Mamoru Fujieda - Patterns Of Plants (1997, Tzadik)

Mamoru Fujieda is a "post-minimalist" modern classical composer from Japan who released a pair of CDs in the mid-'90s on John Zorn's avant-garde Tzadik label, reviews of which were some of my first exposure to the label, home to many influential contemporary classical and art-noise names. One can always expect a page-length explanation of each piece in a Tzadik release, as the pieces are frequently the result of some complicated academic sound production scheme. Fujieda's "Music For Plants" is ostensibly composed based on the scientific charting of electrical impulses in the leaves of plants, and the sonic result is a very pleasant palette of gentle plucked string sequences using mysterious-sounding alternative tunings that reference Greek and Asian modes. The pieces are presented in a series of collections, each consisting of four patterns played on different combinations of 17 and 20-string koto, hitsu (25-string zither), sho and viola da gamba, as well as one collection of solo harpsichord pieces. The music has a graceful, soothing quality, with a slightly alien edge due to the non-Western tunings, and makes for very pleasant ambient music.
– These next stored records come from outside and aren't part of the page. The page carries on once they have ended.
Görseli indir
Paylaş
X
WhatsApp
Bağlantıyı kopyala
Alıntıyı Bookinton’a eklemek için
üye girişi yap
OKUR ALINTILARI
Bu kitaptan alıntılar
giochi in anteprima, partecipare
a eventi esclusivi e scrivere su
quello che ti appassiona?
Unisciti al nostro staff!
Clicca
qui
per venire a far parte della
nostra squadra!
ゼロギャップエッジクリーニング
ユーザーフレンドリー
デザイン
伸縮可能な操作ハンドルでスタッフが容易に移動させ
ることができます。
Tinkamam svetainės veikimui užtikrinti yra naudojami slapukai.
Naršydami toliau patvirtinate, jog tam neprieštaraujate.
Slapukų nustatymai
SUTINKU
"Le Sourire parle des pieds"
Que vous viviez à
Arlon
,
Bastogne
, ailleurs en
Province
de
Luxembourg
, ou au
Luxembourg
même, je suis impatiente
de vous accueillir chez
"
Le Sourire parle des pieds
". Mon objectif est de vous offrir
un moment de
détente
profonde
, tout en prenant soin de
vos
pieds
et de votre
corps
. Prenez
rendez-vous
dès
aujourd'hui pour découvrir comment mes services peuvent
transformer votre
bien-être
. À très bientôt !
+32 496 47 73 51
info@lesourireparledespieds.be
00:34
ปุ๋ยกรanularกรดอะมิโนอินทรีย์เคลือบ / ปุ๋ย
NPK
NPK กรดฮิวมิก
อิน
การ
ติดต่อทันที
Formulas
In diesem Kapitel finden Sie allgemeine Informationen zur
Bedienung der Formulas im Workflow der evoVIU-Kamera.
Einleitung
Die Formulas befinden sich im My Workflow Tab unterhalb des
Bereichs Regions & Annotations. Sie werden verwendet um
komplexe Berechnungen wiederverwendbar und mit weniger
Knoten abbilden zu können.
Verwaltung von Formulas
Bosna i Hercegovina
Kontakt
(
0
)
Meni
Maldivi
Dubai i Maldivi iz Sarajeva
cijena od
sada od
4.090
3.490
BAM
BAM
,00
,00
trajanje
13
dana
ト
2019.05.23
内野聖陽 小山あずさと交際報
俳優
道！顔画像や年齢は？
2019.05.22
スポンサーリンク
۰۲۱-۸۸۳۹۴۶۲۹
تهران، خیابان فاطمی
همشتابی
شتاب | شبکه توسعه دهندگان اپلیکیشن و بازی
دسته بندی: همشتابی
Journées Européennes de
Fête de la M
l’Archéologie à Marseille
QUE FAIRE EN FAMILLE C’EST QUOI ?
Fujieda continued to compose collections of patterns in the series throughout the '90s and '00s, and released a second collection entitled "Patterns Of Plants II" late last year on Tzadik, continuing in similar directions with mostly the same instrumentation (minus the harpsichord). The new collection has a slightly more lush tone, with more movement and a bit more emphasis on the higher frequencies of sustained sho and violin tones in contrast to the mellow koto plucking on volume one. My preference goes to the subdued calm and slightly more sparse/spacious instrumentation of the first collection, but both sets are well worth hearing.